The drawing is divided in two by the concrete barrier. The characters above the line are like those in William Hogarth’s (1697-1764) several ‘Progresses.’ They are in his words; ‘Modern Moral Subjects.’ In mine; allegories of Work and Love. Look below the line to see a take on ‘Carceri d’Invenzione’ by Giovanni Piranesi (1720- 1778.)
Hogarth first. He was an artist who also wrote on Aesthetics said that observing a subtle–neither too round nor angular–curve of a ‘serpentine’ line in an art object ‘lead the eye on a wanton cha[s]e’ as exciting as gazing at real curves in real life. And that for the artist the drawing, cutting or brushing of those lines was as good as a real-life caress.
The making OF the art was to him more sensual than the sexual antics portrayed IN the art, with none of the social or venereal consequences therein displayed. So in a way, he –the artist– was isolating himself, like here, where Work and Love are on one side of the barrier and Art is on the other.
But Work and Love are no longer his motley parade of 18th century fashions, they are a march of uniforms. They are still like then made manifest as others, separate from Art. They are still composed of lines; but not of the desirable serpentine perfection. The Works’ lines are too pointy and linear, they thrust weapon-like. And the lines of the Loves are too curvy, they curl and tighten knot-like. Work stabs Love, Love strangles Work.
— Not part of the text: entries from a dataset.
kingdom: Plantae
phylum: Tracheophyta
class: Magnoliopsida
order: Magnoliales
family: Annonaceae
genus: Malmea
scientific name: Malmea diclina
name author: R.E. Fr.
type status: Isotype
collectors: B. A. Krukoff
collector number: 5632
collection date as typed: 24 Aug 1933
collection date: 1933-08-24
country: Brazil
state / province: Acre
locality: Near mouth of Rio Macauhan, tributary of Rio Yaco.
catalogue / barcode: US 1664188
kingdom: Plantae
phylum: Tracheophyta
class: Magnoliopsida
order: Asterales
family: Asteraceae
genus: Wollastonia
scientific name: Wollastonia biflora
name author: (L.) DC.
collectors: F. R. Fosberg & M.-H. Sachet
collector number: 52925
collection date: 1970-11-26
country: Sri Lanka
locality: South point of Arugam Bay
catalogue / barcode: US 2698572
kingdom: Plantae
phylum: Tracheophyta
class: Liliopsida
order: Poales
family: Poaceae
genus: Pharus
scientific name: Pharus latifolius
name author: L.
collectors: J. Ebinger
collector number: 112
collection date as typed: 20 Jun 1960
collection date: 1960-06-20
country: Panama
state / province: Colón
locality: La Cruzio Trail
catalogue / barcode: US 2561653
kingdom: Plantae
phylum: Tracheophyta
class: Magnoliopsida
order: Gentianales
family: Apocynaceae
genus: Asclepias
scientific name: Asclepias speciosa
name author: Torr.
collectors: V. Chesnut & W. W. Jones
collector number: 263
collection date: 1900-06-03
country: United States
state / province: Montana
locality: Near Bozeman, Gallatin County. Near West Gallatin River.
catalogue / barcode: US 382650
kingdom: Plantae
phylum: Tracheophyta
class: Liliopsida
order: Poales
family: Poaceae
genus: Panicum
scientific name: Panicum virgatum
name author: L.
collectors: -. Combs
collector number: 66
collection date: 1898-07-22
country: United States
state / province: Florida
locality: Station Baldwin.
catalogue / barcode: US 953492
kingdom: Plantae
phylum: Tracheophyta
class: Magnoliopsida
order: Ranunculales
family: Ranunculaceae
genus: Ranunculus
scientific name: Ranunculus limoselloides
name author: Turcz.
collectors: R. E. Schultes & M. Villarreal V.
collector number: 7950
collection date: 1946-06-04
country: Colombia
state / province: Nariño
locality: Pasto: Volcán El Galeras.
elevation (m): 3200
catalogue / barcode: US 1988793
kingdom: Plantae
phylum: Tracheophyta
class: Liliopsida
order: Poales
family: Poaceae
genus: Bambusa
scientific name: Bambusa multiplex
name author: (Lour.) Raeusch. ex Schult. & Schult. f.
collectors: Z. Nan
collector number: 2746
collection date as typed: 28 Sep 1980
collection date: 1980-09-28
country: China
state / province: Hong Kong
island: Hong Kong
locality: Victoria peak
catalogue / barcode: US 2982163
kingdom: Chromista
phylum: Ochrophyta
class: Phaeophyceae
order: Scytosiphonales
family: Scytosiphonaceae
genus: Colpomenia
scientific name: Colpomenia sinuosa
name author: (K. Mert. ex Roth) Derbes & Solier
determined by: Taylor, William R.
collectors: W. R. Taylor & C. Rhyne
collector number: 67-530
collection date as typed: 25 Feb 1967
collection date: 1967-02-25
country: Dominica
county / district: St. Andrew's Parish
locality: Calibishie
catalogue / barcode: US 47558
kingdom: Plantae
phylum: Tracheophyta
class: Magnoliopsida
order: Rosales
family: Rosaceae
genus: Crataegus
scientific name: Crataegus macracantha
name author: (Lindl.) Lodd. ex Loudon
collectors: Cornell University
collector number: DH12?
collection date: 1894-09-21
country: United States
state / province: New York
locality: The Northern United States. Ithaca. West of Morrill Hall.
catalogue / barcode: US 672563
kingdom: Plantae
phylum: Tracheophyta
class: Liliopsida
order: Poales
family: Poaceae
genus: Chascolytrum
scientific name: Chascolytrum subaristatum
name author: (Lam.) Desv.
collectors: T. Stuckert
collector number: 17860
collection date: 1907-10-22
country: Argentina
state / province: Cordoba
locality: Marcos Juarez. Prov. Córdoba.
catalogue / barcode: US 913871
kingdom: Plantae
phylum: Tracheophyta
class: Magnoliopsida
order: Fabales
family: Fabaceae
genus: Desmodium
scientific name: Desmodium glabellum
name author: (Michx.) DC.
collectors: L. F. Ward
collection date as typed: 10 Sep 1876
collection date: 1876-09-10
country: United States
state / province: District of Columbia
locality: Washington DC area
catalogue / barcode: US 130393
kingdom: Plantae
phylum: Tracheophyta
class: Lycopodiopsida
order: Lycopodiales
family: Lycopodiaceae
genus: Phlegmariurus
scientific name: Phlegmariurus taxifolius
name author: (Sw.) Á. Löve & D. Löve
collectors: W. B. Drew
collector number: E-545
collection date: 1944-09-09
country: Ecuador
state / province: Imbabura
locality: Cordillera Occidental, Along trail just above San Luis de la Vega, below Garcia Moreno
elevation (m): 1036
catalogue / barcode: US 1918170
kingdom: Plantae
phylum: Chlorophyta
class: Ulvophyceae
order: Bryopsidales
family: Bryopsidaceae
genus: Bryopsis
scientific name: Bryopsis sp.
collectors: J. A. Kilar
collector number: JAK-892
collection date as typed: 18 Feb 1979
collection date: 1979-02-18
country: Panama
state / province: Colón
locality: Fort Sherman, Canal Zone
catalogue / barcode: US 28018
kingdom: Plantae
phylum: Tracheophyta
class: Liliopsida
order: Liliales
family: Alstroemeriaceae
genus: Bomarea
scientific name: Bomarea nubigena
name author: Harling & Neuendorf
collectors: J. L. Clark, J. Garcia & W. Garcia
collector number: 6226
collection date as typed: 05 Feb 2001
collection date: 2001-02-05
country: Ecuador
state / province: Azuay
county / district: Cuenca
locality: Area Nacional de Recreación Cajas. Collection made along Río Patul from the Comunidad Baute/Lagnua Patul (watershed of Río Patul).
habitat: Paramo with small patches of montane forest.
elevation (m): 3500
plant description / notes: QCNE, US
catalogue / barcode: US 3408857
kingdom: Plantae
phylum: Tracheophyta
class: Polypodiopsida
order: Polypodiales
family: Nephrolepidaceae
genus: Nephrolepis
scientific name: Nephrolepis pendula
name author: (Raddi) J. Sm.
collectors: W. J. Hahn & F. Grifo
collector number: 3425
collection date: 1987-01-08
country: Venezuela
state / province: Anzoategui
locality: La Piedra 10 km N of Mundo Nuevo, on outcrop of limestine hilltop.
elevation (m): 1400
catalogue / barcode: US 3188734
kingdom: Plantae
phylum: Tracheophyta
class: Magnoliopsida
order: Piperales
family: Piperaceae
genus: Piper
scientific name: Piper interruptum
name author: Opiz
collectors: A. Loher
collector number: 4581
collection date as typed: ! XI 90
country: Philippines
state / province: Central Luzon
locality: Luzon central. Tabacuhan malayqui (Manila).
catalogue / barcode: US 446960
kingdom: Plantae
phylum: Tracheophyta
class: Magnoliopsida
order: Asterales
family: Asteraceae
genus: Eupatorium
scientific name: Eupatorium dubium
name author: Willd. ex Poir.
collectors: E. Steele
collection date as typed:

On to Piranesi,. A visit to his ‘Invented Prisons’ is described by Thomas De Quincey thusly, “Creeping along the sides of the walls, you perceived a staircase; and upon it, groping his way upwards, was Piranesi himself: follow the stairs a little further, and you perceive it come to a sudden abrupt termination, without any balustrade, and allowing no step onwards to him.”
In this drawing’s invented prison, below work and love’s highway, there is no wall to creep along but there’s a billboard to grope. There are no stairs but there is a ladder. It, too, is perceived as coming to ‘a sudden abrupt termination’ below the advertisement at a narrow and flimsy laborer’s deck which is also ‘without any balustrade.’
The personified Work and Love are shown arm in arm, but they are out of arm’s reach for Art personified below the barrier. In the old days Art had copied their images for himself on the now ill-placed billboard, when he could see them from the old road which is now buried by the viaducts.
Art has now invented a new image with him in Work’s place. The pun[n]y metaphor for that inventing is to pull a biting print from bitten copper plate. Both Hogarth and Piranesi were commercial engravers so the metaphor is apt, clever even. But the pull, as a futile attempt to reverse the isolation, has failed; the unseen image remains a private comfort against the cold of the coming night.